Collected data
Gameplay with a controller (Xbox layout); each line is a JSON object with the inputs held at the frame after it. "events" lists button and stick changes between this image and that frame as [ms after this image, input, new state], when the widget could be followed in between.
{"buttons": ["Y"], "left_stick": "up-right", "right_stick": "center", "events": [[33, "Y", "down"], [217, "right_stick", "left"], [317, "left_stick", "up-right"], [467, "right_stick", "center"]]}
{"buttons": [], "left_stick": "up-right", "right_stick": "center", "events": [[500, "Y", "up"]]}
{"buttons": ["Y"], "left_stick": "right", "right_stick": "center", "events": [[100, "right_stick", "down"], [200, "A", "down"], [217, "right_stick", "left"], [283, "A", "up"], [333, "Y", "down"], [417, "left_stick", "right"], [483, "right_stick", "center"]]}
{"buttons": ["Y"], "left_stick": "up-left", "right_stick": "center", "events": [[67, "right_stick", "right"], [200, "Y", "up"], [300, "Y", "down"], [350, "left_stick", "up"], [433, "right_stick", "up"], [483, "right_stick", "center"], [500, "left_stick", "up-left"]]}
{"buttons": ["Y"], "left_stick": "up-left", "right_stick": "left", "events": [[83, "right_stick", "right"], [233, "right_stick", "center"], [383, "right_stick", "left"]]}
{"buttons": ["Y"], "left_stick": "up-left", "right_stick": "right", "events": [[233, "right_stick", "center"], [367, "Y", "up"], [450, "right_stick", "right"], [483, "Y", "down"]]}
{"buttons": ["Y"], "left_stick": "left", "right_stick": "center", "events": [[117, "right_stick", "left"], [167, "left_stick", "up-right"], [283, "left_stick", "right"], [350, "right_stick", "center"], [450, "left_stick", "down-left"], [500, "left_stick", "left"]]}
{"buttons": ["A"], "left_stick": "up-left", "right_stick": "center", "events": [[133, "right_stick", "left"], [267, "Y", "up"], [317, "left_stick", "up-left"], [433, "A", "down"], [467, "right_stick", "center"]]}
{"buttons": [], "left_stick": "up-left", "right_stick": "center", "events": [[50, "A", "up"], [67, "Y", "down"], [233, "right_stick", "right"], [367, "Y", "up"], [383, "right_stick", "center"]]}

▸ **TASK STATEMENT**:
In full and without alteration, repeat the records.

▸ **TASK RESPONSE**:
Gameplay with a controller (Xbox layout); each line is a JSON object with the inputs held at the frame after it. "events" lists button and stick changes between this image and that frame as [ms after this image, input, new state], when the widget could be followed in between.
{"buttons": ["Y"], "left_stick": "up-right", "right_stick": "center", "events": [[33, "Y", "down"], [217, "right_stick", "left"], [317, "left_stick", "up-right"], [467, "right_stick", "center"]]}
{"buttons": [], "left_stick": "up-right", "right_stick": "center", "events": [[500, "Y", "up"]]}
{"buttons": ["Y"], "left_stick": "right", "right_stick": "center", "events": [[100, "right_stick", "down"], [200, "A", "down"], [217, "right_stick", "left"], [283, "A", "up"], [333, "Y", "down"], [417, "left_stick", "right"], [483, "right_stick", "center"]]}
{"buttons": ["Y"], "left_stick": "up-left", "right_stick": "center", "events": [[67, "right_stick", "right"], [200, "Y", "up"], [300, "Y", "down"], [350, "left_stick", "up"], [433, "right_stick", "up"], [483, "right_stick", "center"], [500, "left_stick", "up-left"]]}
{"buttons": ["Y"], "left_stick": "up-left", "right_stick": "left", "events": [[83, "right_stick", "right"], [233, "right_stick", "center"], [383, "right_stick", "left"]]}
{"buttons": ["Y"], "left_stick": "up-left", "right_stick": "right", "events": [[233, "right_stick", "center"], [367, "Y", "up"], [450, "right_stick", "right"], [483, "Y", "down"]]}
{"buttons": ["Y"], "left_stick": "left", "right_stick": "center", "events": [[117, "right_stick", "left"], [167, "left_stick", "up-right"], [283, "left_stick", "right"], [350, "right_stick", "center"], [450, "left_stick", "down-left"], [500, "left_stick", "left"]]}
{"buttons": ["A"], "left_stick": "up-left", "right_stick": "center", "events": [[133, "right_stick", "left"], [267, "Y", "up"], [317, "left_stick", "up-left"], [433, "A", "down"], [467, "right_stick", "center"]]}
{"buttons": [], "left_stick": "up-left", "right_stick": "center", "events": [[50, "A", "up"], [67, "Y", "down"], [233, "right_stick", "right"], [367, "Y", "up"], [383, "right_stick", "center"]]}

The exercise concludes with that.